:: Given information ::

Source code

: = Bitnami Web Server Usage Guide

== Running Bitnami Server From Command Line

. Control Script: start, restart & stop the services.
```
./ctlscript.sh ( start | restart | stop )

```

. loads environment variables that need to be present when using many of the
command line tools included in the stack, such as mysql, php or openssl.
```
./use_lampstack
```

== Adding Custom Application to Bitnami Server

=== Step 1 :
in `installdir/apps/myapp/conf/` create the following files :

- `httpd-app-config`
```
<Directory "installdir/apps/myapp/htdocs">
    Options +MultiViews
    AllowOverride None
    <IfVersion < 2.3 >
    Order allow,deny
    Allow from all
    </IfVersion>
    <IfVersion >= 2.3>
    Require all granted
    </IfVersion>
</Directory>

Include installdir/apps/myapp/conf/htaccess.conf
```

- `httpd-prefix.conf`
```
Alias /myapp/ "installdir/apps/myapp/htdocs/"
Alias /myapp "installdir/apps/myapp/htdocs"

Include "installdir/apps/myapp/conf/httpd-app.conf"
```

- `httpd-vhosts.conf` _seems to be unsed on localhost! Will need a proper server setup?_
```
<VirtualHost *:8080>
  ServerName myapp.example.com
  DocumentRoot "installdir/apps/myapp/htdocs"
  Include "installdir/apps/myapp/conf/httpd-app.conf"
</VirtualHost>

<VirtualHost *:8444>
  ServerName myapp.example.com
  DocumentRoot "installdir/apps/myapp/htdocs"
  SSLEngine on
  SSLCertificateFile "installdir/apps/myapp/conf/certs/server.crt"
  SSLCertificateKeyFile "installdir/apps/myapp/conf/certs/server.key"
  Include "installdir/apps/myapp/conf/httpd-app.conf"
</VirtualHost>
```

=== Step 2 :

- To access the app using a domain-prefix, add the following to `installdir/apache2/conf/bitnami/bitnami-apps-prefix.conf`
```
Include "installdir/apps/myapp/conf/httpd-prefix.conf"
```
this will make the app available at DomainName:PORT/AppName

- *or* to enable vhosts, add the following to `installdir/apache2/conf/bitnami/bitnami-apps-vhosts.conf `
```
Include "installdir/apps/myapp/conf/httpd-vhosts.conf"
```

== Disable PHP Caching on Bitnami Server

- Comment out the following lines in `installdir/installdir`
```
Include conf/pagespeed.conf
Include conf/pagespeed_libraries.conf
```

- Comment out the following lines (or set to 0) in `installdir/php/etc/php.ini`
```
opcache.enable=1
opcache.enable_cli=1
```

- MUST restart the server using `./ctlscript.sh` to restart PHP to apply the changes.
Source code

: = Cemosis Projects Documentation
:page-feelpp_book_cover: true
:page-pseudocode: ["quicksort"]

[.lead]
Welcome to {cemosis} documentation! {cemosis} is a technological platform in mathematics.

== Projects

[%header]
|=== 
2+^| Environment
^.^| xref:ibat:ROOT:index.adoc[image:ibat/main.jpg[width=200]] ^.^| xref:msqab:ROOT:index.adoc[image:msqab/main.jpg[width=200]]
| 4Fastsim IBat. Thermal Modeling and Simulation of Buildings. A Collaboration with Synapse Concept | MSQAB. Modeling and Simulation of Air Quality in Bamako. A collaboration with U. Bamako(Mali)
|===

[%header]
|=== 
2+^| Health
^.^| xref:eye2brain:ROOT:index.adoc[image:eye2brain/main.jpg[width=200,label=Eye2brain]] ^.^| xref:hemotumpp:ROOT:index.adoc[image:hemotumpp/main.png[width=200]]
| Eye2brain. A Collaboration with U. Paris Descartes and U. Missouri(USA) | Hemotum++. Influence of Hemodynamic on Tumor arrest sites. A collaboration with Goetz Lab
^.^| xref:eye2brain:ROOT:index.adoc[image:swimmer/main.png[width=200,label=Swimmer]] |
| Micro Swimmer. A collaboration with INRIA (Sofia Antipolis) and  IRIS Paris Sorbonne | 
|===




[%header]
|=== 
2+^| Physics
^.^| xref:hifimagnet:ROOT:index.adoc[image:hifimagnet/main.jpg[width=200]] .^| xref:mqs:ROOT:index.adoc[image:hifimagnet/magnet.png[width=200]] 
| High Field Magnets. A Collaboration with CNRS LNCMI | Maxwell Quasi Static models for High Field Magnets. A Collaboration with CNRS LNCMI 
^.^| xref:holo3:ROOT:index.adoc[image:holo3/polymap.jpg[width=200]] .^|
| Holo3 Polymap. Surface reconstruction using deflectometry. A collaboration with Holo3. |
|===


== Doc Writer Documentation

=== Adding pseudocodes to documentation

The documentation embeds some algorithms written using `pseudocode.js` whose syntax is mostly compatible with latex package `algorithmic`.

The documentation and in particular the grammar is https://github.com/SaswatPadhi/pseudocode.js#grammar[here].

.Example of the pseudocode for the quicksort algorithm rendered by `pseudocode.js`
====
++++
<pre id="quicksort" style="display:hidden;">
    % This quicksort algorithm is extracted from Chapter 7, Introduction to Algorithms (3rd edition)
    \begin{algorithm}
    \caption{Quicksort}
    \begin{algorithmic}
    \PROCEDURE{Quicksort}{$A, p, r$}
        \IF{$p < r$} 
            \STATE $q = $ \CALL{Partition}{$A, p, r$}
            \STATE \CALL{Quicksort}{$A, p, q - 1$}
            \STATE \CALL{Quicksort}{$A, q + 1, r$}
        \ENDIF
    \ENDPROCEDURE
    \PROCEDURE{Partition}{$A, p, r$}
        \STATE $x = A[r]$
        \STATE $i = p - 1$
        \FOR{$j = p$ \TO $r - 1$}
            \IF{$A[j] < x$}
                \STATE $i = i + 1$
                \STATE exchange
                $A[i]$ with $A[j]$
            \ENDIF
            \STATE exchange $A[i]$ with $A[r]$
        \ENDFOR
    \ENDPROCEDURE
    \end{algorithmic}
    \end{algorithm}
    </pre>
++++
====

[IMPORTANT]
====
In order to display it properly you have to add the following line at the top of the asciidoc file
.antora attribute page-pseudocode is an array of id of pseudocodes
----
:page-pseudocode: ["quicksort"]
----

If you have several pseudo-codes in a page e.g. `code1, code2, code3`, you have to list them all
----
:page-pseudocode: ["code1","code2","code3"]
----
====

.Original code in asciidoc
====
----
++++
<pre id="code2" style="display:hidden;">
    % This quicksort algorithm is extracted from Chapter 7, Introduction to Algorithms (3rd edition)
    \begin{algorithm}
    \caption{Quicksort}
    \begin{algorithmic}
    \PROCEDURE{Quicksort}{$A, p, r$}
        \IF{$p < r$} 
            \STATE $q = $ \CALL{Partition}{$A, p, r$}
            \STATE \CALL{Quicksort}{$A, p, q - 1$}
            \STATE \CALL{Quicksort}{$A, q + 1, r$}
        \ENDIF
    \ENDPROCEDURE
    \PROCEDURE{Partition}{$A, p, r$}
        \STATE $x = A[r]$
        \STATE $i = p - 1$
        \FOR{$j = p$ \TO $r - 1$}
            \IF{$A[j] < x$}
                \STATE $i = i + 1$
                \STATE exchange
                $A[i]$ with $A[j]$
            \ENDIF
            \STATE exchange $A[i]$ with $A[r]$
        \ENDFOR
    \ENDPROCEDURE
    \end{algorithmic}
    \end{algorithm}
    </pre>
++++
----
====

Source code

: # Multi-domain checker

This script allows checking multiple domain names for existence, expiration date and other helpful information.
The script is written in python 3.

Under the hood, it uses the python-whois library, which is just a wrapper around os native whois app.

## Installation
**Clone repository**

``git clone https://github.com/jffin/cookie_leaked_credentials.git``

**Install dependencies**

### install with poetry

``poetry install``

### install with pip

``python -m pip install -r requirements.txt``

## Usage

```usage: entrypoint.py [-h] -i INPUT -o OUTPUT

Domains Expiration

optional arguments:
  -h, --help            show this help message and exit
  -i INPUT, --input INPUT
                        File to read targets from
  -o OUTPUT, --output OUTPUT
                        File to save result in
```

:::

You are asked to transcribe the complete data exactly.

Source code

: = Bitnami Web Server Usage Guide

== Running Bitnami Server From Command Line

. Control Script: start, restart & stop the services.
```
./ctlscript.sh ( start | restart | stop )

```

. loads environment variables that need to be present when using many of the
command line tools included in the stack, such as mysql, php or openssl.
```
./use_lampstack
```

== Adding Custom Application to Bitnami Server

=== Step 1 :
in `installdir/apps/myapp/conf/` create the following files :

- `httpd-app-config`
```
<Directory "installdir/apps/myapp/htdocs">
    Options +MultiViews
    AllowOverride None
    <IfVersion < 2.3 >
    Order allow,deny
    Allow from all
    </IfVersion>
    <IfVersion >= 2.3>
    Require all granted
    </IfVersion>
</Directory>

Include installdir/apps/myapp/conf/htaccess.conf
```

- `httpd-prefix.conf`
```
Alias /myapp/ "installdir/apps/myapp/htdocs/"
Alias /myapp "installdir/apps/myapp/htdocs"

Include "installdir/apps/myapp/conf/httpd-app.conf"
```

- `httpd-vhosts.conf` _seems to be unsed on localhost! Will need a proper server setup?_
```
<VirtualHost *:8080>
  ServerName myapp.example.com
  DocumentRoot "installdir/apps/myapp/htdocs"
  Include "installdir/apps/myapp/conf/httpd-app.conf"
</VirtualHost>

<VirtualHost *:8444>
  ServerName myapp.example.com
  DocumentRoot "installdir/apps/myapp/htdocs"
  SSLEngine on
  SSLCertificateFile "installdir/apps/myapp/conf/certs/server.crt"
  SSLCertificateKeyFile "installdir/apps/myapp/conf/certs/server.key"
  Include "installdir/apps/myapp/conf/httpd-app.conf"
</VirtualHost>
```

=== Step 2 :

- To access the app using a domain-prefix, add the following to `installdir/apache2/conf/bitnami/bitnami-apps-prefix.conf`
```
Include "installdir/apps/myapp/conf/httpd-prefix.conf"
```
this will make the app available at DomainName:PORT/AppName

- *or* to enable vhosts, add the following to `installdir/apache2/conf/bitnami/bitnami-apps-vhosts.conf `
```
Include "installdir/apps/myapp/conf/httpd-vhosts.conf"
```

== Disable PHP Caching on Bitnami Server

- Comment out the following lines in `installdir/installdir`
```
Include conf/pagespeed.conf
Include conf/pagespeed_libraries.conf
```

- Comment out the following lines (or set to 0) in `installdir/php/etc/php.ini`
```
opcache.enable=1
opcache.enable_cli=1
```

- MUST restart the server using `./ctlscript.sh` to restart PHP to apply the changes.
Source code

: = Cemosis Projects Documentation
:page-feelpp_book_cover: true
:page-pseudocode: ["quicksort"]

[.lead]
Welcome to {cemosis} documentation! {cemosis} is a technological platform in mathematics.

== Projects

[%header]
|=== 
2+^| Environment
^.^| xref:ibat:ROOT:index.adoc[image:ibat/main.jpg[width=200]] ^.^| xref:msqab:ROOT:index.adoc[image:msqab/main.jpg[width=200]]
| 4Fastsim IBat. Thermal Modeling and Simulation of Buildings. A Collaboration with Synapse Concept | MSQAB. Modeling and Simulation of Air Quality in Bamako. A collaboration with U. Bamako(Mali)
|===

[%header]
|=== 
2+^| Health
^.^| xref:eye2brain:ROOT:index.adoc[image:eye2brain/main.jpg[width=200,label=Eye2brain]] ^.^| xref:hemotumpp:ROOT:index.adoc[image:hemotumpp/main.png[width=200]]
| Eye2brain. A Collaboration with U. Paris Descartes and U. Missouri(USA) | Hemotum++. Influence of Hemodynamic on Tumor arrest sites. A collaboration with Goetz Lab
^.^| xref:eye2brain:ROOT:index.adoc[image:swimmer/main.png[width=200,label=Swimmer]] |
| Micro Swimmer. A collaboration with INRIA (Sofia Antipolis) and  IRIS Paris Sorbonne | 
|===




[%header]
|=== 
2+^| Physics
^.^| xref:hifimagnet:ROOT:index.adoc[image:hifimagnet/main.jpg[width=200]] .^| xref:mqs:ROOT:index.adoc[image:hifimagnet/magnet.png[width=200]] 
| High Field Magnets. A Collaboration with CNRS LNCMI | Maxwell Quasi Static models for High Field Magnets. A Collaboration with CNRS LNCMI 
^.^| xref:holo3:ROOT:index.adoc[image:holo3/polymap.jpg[width=200]] .^|
| Holo3 Polymap. Surface reconstruction using deflectometry. A collaboration with Holo3. |
|===


== Doc Writer Documentation

=== Adding pseudocodes to documentation

The documentation embeds some algorithms written using `pseudocode.js` whose syntax is mostly compatible with latex package `algorithmic`.

The documentation and in particular the grammar is https://github.com/SaswatPadhi/pseudocode.js#grammar[here].

.Example of the pseudocode for the quicksort algorithm rendered by `pseudocode.js`
====
++++
<pre id="quicksort" style="display:hidden;">
    % This quicksort algorithm is extracted from Chapter 7, Introduction to Algorithms (3rd edition)
    \begin{algorithm}
    \caption{Quicksort}
    \begin{algorithmic}
    \PROCEDURE{Quicksort}{$A, p, r$}
        \IF{$p < r$} 
            \STATE $q = $ \CALL{Partition}{$A, p, r$}
            \STATE \CALL{Quicksort}{$A, p, q - 1$}
            \STATE \CALL{Quicksort}{$A, q + 1, r$}
        \ENDIF
    \ENDPROCEDURE
    \PROCEDURE{Partition}{$A, p, r$}
        \STATE $x = A[r]$
        \STATE $i = p - 1$
        \FOR{$j = p$ \TO $r - 1$}
            \IF{$A[j] < x$}
                \STATE $i = i + 1$
                \STATE exchange
                $A[i]$ with $A[j]$
            \ENDIF
            \STATE exchange $A[i]$ with $A[r]$
        \ENDFOR
    \ENDPROCEDURE
    \end{algorithmic}
    \end{algorithm}
    </pre>
++++
====

[IMPORTANT]
====
In order to display it properly you have to add the following line at the top of the asciidoc file
.antora attribute page-pseudocode is an array of id of pseudocodes
----
:page-pseudocode: ["quicksort"]
----

If you have several pseudo-codes in a page e.g. `code1, code2, code3`, you have to list them all
----
:page-pseudocode: ["code1","code2","code3"]
----
====

.Original code in asciidoc
====
----
++++
<pre id="code2" style="display:hidden;">
    % This quicksort algorithm is extracted from Chapter 7, Introduction to Algorithms (3rd edition)
    \begin{algorithm}
    \caption{Quicksort}
    \begin{algorithmic}
    \PROCEDURE{Quicksort}{$A, p, r$}
        \IF{$p < r$} 
            \STATE $q = $ \CALL{Partition}{$A, p, r$}
            \STATE \CALL{Quicksort}{$A, p, q - 1$}
            \STATE \CALL{Quicksort}{$A, q + 1, r$}
        \ENDIF
    \ENDPROCEDURE
    \PROCEDURE{Partition}{$A, p, r$}
        \STATE $x = A[r]$
        \STATE $i = p - 1$
        \FOR{$j = p$ \TO $r - 1$}
            \IF{$A[j] < x$}
                \STATE $i = i + 1$
                \STATE exchange
                $A[i]$ with $A[j]$
            \ENDIF
            \STATE exchange $A[i]$ with $A[r]$
        \ENDFOR
    \ENDPROCEDURE
    \end{algorithmic}
    \end{algorithm}
    </pre>
++++
----
====

Source code

: # Multi-domain checker

This script allows checking multiple domain names for existence, expiration date and other helpful information.
The script is written in python 3.

Under the hood, it uses the python-whois library, which is just a wrapper around os native whois app.

## Installation
**Clone repository**

``git clone https://github.com/jffin/cookie_leaked_credentials.git``

**Install dependencies**

### install with poetry

``poetry install``

### install with pip

``python -m pip install -r requirements.txt``

## Usage

```usage: entrypoint.py [-h] -i INPUT -o OUTPUT

Domains Expiration

optional arguments:
  -h, --help            show this help message and exit
  -i INPUT, --input INPUT
                        File to read targets from
  -o OUTPUT, --output OUTPUT
                        File to save result in
```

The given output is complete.